A Google Cloud Dataflow Job is a managed Apache Beam pipeline that processes streaming or batch data at scale. Dataflow handles resource provisioning, autoscaling, and fault tolerance, allowing you to run data processing workloads without managing the underlying infrastructure. Jobs can read from and write to Pub/Sub, BigQuery, Spanner, Bigtable, and other GCP services. See the official documentation for full details: https://cloud.google.com/dataflow/docs.

Terraform Mappings:

  • google_dataflow_job.job_id
  • google_dataflow_flex_template_job.job_id

Supported Methods​

  • GET: Get a gcp-dataflow-job by its "locations|jobs"
  • LIST
  • SEARCH: Search for gcp-dataflow-job by location

gcp-big-query-dataset​

Dataflow jobs that read from or write to BigQuery reference the dataset containing the tables they use. If the dataset is deleted or misconfigured, the job may fail to access data.

gcp-big-query-table​

Dataflow jobs can read from or write to specific BigQuery tables. If a table is deleted or its schema changes, the job may fail.

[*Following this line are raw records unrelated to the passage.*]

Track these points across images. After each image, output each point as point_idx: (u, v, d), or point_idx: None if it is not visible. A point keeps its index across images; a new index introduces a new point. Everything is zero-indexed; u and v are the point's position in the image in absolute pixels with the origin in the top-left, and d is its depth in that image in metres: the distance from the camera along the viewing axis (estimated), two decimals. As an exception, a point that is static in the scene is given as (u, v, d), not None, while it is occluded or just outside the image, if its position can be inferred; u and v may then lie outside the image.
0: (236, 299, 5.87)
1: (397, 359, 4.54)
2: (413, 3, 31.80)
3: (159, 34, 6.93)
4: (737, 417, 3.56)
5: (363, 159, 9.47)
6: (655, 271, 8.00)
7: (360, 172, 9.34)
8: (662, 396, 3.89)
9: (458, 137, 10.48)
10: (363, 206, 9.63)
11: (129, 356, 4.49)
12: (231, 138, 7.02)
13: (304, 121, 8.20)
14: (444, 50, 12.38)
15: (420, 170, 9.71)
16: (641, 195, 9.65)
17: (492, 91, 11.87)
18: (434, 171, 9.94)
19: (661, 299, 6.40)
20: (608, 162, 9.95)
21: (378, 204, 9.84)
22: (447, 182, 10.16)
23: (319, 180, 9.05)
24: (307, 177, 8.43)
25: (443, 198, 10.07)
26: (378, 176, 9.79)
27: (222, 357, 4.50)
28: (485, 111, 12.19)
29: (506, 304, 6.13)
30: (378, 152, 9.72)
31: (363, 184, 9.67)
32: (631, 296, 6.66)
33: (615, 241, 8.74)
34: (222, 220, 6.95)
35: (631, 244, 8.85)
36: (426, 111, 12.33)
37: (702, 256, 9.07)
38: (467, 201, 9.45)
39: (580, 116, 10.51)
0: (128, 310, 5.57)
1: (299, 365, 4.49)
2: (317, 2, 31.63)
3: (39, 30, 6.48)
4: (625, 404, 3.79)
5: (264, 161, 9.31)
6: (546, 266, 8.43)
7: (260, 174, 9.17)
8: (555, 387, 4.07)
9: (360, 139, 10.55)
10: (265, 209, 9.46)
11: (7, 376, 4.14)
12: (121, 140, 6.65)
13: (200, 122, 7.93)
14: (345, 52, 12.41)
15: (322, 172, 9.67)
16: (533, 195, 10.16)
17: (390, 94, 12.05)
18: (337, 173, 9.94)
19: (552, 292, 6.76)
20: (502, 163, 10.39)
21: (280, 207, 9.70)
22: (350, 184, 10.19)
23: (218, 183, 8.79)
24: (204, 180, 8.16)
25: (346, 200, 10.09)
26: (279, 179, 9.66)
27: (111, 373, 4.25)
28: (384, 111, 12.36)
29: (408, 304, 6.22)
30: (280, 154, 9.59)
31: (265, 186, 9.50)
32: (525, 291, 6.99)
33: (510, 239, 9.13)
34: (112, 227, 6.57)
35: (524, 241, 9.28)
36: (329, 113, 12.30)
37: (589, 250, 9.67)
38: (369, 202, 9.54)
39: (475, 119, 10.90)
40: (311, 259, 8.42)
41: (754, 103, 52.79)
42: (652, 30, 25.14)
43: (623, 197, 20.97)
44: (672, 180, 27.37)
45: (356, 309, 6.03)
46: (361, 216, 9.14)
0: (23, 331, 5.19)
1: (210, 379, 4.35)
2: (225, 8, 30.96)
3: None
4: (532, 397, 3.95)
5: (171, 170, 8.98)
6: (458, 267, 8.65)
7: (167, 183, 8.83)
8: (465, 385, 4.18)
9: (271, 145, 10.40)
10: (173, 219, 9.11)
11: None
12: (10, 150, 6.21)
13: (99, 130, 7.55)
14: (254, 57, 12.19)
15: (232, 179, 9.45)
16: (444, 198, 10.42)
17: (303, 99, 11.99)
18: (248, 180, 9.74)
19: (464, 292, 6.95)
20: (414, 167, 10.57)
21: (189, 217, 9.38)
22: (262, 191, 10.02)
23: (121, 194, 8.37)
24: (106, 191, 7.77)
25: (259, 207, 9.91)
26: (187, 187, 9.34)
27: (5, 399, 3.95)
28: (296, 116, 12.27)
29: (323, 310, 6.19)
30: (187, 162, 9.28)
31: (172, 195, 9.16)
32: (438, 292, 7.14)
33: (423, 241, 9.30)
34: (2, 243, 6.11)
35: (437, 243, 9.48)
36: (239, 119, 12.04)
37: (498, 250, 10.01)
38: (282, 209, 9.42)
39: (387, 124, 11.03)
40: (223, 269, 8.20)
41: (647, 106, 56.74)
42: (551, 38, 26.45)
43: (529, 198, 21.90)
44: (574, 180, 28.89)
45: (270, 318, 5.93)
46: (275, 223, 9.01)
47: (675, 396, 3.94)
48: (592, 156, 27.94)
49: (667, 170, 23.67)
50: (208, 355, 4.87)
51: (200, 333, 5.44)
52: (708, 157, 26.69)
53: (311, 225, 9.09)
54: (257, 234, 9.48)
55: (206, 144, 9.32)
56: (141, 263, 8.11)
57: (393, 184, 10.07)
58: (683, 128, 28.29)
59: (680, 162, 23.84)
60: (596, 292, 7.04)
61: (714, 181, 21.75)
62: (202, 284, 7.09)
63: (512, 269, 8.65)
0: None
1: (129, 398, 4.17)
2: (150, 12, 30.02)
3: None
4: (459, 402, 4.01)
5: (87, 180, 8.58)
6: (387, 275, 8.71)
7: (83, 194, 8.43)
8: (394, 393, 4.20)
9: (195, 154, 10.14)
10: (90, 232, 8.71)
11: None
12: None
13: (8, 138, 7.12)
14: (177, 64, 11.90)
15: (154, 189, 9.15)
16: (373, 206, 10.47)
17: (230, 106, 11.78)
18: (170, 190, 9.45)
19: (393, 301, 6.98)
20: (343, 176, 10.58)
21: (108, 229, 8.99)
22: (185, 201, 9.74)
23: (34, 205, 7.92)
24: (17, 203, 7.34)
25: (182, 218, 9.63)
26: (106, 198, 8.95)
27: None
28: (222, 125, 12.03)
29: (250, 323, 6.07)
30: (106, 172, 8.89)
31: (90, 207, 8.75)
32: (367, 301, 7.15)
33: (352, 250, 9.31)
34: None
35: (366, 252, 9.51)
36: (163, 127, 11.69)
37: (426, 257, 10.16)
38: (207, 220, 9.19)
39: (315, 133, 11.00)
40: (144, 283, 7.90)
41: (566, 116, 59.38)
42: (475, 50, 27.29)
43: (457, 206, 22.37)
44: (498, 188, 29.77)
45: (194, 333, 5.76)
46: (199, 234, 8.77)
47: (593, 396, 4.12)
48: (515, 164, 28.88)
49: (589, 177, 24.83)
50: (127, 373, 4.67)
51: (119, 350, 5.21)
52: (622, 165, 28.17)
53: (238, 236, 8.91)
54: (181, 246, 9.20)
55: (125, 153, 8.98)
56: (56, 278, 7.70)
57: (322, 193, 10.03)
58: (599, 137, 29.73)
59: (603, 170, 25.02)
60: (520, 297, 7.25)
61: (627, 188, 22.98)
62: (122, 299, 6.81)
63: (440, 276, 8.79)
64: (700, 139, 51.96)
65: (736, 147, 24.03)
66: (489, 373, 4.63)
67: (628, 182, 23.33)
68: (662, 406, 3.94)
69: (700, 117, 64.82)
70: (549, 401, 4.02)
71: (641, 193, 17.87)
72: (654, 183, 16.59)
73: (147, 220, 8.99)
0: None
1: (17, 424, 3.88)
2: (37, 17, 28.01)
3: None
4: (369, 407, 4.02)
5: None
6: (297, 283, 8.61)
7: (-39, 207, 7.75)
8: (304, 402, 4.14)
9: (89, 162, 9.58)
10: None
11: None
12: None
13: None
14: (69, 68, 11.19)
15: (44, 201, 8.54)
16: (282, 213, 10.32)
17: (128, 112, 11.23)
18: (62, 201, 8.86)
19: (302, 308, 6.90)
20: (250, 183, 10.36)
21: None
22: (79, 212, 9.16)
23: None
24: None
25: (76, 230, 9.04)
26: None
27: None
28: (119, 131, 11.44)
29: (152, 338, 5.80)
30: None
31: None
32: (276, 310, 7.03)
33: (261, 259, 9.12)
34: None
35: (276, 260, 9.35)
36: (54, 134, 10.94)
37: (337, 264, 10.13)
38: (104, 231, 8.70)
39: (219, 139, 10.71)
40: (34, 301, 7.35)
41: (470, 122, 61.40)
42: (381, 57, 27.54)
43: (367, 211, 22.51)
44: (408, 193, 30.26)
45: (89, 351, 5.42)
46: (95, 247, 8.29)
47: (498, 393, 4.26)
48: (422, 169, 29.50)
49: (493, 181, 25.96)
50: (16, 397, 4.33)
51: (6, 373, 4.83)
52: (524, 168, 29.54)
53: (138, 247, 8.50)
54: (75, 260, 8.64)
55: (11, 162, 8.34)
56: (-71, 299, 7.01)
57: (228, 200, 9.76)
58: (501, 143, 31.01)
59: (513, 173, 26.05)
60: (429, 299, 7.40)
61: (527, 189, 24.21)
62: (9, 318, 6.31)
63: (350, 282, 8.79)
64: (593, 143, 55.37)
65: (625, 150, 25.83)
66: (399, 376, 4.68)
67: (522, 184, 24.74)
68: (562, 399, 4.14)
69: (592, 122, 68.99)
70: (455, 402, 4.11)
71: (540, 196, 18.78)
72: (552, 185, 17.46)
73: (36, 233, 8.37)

gcp-big-table-admin-instance​

Dataflow jobs that use Bigtable as a source or sink reference the Bigtable instance. If the instance is deleted or misconfigured, the job may fail.

gcp-cloud-kms-crypto-key​

When customer-managed encryption keys (CMEK) are enabled for the Dataflow job environment, the job references the Cloud KMS Crypto Key used for encryption.

gcp-compute-network​

Dataflow worker VMs are attached to a VPC network. If the network is deleted or misconfigured, workers may lose connectivity or fail to start.

gcp-compute-subnetwork​

Dataflow workers run in a specific subnetwork. If the subnetwork is deleted or misconfigured, workers may lose connectivity or fail to start.

gcp-iam-service-account​

Dataflow workers run under a service account that grants them permissions to access other GCP services. If the service account is deleted or its permissions change, the job may fail.

gcp-pub-sub-subscription​

Dataflow jobs that consume messages from Pub/Sub reference the subscription. If the subscription is deleted or misconfigured, the job may fail to consume messages.

gcp-pub-sub-topic​

Dataflow jobs that publish to or consume from Pub/Sub reference the topic. If the topic is deleted or misconfigured, the job may fail to read or write messages.

gcp-spanner-instance​

Dataflow jobs that use Spanner reference the Spanner instance. If the instance is deleted or misconfigured, the job may fail.